I think you would perhaps do well after leaving Boston to cross the mountains, give Pittsburg and Cincinnati the benefit of your experience, learn all they know about the raising of grapes and the manufacture of wine, all about the great question of strawberries; and while you are on this excursion it would be proper to tarry a suitable time in Louisville and St. Louis. There is much to interest there.
I now come to the most serious part of your journeyings. I want you, if you must ramble, to pass a year at least in California, Oregon, and Washington territory! .Don't be alarmed at the journey. It will soon be a safe one, such as you can conveniently make with your " types" about you, though if your issue is regular, you might have to print one number on a stump on the route, or, say at Mormondom, where they have done but little for any good cause as yet. One number at least I want issued from the grove of big trees!! They say the "discoverer" and "describer" of a tree or plant has a right to name it! But you may turn the tables on that Lobb-ying fellow, and take the right upon yourself as the first printer under their branches, and as soon a* you do this, I know you will change the name to Washingtonia, and we will support you in it, be assured!
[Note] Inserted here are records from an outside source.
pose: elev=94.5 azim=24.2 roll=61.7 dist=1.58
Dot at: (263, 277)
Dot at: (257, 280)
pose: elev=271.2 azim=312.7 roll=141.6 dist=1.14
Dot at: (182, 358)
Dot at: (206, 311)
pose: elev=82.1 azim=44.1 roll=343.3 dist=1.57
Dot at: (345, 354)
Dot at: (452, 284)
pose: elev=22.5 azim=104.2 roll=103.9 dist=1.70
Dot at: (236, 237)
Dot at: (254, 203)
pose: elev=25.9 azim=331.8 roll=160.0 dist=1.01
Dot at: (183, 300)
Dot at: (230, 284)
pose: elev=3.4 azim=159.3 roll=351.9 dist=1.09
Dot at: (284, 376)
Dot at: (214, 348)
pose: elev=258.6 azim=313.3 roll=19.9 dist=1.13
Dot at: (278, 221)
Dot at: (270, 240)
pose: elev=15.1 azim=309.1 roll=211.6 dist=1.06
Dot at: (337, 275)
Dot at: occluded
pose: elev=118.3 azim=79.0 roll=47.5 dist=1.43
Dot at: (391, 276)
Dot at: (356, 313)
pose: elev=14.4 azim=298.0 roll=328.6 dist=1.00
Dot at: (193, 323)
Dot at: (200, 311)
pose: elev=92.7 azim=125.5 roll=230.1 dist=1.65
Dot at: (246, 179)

While in California I want you to make popular descriptions of all their desirable trees and other productions, and tell us what we shall adopt in our eastern plantations. Oregon and Washington, too, require more delineations in your line, and you will doubtless pick up many valuable plants and trees on your journeys there and back that have never been popularised. Now all this looks truly formidable to you, does it not ? If so, let us see whether we cannot jog on together in Philadelphia, and accomplish all this great work by means of our numerous correspondents.